In 2013, Mossanen also directed and co-created Rise, a dramatic digital pilot for ABC Spark, which is currently live and online at ABCSpark.ca. Mossanen has also written extensively for Point of View and Dance Current Magazine, two national publications. His two most recent projects, both released in 2018, are: My Piece of the City, a feature doc for CBC about youths in the inner city community of Toronto's Regent Park; and the feature documentary You Are Here for HBO Canada about the closing of the US airspace on 9/11 when 38 airliners were forced to land in Gander, Newfoundland, a story that eventually inspired the Broadway musical Come From Away.

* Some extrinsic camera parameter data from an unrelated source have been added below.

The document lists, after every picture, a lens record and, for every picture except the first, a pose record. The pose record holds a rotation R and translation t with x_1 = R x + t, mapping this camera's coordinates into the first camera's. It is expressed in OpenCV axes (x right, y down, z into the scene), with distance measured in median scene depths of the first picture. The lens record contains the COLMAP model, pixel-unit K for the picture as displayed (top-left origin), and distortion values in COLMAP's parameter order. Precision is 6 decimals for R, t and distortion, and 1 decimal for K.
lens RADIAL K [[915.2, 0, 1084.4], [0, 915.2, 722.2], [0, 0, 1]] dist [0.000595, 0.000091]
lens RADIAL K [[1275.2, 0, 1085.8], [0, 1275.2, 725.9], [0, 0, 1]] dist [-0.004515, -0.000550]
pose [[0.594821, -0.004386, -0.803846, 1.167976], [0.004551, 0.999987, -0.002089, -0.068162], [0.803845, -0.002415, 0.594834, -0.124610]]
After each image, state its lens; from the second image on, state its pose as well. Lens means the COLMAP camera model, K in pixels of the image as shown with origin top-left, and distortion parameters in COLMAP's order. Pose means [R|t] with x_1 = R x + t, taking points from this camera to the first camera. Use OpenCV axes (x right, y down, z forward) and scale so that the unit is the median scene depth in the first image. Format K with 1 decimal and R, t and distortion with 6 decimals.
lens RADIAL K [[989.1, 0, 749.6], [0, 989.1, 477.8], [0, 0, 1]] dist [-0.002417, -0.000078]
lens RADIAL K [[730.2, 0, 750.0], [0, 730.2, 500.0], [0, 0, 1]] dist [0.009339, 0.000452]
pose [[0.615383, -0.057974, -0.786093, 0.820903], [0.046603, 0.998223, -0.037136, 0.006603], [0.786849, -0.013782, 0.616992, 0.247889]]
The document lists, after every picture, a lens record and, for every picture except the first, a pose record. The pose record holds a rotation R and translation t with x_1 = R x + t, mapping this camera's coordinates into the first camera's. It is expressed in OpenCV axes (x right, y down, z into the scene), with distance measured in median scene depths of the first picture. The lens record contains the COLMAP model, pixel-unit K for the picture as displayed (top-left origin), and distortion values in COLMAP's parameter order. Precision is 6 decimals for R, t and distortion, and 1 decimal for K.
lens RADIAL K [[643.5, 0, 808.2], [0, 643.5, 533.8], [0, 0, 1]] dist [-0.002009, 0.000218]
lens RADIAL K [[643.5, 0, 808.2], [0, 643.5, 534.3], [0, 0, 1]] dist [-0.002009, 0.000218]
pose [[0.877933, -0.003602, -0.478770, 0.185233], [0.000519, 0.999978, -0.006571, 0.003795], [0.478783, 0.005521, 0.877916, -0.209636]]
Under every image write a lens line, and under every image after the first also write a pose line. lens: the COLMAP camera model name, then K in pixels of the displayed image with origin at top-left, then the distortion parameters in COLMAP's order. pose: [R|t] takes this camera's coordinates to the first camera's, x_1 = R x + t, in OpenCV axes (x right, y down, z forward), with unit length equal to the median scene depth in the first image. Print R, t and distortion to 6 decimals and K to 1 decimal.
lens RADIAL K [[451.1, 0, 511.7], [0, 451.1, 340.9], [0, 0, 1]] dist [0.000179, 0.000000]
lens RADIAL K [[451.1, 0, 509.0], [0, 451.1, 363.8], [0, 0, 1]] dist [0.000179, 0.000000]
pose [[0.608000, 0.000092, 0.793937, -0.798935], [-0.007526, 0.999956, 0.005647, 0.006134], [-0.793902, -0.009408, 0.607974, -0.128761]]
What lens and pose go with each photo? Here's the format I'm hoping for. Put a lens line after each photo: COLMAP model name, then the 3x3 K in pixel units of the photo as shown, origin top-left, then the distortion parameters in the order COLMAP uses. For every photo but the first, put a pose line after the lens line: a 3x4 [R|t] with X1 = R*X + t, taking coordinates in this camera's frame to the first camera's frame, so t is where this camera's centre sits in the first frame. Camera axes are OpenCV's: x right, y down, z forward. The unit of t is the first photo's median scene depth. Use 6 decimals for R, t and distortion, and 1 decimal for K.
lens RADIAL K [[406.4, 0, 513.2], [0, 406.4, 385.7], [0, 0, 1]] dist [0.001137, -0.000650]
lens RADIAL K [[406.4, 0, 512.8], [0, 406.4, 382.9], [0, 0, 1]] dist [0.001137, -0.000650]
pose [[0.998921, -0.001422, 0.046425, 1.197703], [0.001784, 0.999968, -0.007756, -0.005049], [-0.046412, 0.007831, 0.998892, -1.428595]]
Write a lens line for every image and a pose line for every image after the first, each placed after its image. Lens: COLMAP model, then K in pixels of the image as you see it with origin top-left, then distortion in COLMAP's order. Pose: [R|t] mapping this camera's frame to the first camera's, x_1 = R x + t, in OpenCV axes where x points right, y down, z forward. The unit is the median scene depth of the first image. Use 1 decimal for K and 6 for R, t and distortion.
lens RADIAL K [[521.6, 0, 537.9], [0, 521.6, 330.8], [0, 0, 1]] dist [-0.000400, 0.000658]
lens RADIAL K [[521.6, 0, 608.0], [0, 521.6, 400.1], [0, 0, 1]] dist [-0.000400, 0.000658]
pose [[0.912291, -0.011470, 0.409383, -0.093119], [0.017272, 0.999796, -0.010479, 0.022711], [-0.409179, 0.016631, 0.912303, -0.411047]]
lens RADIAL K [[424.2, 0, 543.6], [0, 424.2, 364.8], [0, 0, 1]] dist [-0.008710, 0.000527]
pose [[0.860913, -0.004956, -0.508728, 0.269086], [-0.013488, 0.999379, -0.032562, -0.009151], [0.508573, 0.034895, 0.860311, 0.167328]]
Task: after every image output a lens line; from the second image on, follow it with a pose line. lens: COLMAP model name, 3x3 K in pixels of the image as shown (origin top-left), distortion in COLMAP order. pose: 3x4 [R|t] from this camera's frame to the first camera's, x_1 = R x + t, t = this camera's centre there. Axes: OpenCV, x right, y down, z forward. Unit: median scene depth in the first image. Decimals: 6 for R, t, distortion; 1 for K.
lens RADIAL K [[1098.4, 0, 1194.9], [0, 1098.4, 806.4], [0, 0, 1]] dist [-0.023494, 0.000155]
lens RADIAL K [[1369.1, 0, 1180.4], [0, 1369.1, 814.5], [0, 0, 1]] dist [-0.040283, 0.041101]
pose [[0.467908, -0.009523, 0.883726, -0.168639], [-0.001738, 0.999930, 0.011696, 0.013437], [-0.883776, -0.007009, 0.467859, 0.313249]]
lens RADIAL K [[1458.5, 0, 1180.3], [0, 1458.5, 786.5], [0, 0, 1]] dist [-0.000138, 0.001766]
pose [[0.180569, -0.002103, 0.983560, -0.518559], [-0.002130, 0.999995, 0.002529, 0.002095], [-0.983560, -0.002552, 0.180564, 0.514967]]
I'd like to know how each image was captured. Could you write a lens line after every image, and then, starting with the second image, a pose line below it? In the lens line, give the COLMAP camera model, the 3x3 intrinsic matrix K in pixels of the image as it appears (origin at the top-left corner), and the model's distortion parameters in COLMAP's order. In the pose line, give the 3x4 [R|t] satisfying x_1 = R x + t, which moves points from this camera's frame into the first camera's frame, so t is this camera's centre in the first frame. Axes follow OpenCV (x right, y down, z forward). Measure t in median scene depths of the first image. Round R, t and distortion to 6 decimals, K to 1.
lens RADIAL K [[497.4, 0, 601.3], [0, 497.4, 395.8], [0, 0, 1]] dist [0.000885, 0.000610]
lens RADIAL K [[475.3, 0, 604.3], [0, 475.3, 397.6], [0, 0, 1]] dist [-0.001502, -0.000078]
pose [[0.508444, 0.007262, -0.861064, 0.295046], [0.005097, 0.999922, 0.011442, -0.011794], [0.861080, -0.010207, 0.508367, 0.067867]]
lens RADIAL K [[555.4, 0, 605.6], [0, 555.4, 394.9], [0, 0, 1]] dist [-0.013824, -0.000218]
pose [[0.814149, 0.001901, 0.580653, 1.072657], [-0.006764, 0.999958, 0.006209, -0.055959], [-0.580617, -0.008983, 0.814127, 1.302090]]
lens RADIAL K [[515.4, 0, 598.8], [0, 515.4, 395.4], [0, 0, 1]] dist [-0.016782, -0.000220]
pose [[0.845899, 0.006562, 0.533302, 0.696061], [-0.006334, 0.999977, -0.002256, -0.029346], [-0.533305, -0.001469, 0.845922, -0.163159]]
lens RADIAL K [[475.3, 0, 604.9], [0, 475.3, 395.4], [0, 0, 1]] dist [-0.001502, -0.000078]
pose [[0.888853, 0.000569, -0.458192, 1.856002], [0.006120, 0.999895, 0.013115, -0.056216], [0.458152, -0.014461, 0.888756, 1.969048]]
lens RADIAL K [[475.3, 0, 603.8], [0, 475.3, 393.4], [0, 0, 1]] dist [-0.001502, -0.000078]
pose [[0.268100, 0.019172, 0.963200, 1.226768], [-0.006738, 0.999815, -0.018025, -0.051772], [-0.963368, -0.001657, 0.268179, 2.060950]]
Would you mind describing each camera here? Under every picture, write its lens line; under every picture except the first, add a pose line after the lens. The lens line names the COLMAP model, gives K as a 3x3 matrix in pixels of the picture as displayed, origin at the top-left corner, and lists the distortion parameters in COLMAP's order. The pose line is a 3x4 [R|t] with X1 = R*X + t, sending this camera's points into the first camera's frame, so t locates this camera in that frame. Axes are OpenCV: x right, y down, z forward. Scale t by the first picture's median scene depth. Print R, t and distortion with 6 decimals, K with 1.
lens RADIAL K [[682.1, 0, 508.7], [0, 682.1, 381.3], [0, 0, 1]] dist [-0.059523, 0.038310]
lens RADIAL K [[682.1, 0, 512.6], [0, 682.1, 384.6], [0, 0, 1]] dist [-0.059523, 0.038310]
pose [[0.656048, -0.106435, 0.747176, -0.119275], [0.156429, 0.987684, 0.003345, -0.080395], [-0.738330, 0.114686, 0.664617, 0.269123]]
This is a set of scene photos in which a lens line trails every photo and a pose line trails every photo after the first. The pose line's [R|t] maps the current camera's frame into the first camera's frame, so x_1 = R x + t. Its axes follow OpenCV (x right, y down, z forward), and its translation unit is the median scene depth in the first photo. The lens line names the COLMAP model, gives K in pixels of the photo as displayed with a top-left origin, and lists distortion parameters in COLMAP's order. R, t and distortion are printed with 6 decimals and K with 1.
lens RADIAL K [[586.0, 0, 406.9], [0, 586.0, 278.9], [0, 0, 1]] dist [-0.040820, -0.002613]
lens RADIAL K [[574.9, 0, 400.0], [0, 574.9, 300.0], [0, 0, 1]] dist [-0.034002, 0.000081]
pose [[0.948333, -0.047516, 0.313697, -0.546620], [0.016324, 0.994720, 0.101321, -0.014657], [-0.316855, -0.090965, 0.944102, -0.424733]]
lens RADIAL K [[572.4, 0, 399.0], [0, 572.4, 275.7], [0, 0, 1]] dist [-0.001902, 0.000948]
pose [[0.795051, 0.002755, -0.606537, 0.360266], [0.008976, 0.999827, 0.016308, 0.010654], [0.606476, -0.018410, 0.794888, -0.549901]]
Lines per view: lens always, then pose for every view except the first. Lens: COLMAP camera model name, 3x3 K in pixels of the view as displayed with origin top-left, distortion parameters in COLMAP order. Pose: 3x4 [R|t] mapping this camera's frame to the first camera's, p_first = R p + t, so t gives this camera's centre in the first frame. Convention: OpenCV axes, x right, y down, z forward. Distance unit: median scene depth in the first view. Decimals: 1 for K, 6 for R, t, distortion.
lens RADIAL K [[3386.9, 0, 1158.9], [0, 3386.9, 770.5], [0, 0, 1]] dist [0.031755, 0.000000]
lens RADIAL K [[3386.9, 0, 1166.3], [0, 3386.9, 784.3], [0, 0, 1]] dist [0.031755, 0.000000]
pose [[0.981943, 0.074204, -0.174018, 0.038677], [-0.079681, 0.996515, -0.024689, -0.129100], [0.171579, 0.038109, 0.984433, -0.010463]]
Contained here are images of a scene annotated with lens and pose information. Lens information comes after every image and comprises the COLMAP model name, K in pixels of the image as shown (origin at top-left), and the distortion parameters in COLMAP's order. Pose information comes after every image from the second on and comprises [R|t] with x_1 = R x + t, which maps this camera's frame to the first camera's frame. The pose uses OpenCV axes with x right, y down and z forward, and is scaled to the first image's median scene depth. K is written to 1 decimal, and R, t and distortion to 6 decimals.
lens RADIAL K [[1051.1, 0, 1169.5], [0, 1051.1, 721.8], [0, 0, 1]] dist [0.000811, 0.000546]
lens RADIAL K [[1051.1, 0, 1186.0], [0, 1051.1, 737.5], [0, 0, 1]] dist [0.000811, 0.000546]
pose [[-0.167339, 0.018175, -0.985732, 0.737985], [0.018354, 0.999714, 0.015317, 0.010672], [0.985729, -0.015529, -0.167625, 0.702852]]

"You Are Here" won the Audience Award for Best Feature Documentary at CineFest in October 2018 and became the highest-rated original program on HBO Canada for the same year. The film also won the CSA Award for Best Documentary Program as well as the CSA Award for Best Editing in a Documentary Program in March 2109. The film went on to win the Jury Prize at the Banff World Media Festival in June 2019. On September 11, 2019, Fathom Events released the film in over 800 cinemas across the United States. The New York Times praised the film by saying: "The documentary's emotional power has the same source as "Come From Away" — the poignant knowledge that in a fearful moment, citizens of one nation embraced strangers, sharing what they had to make their visitors feel at home."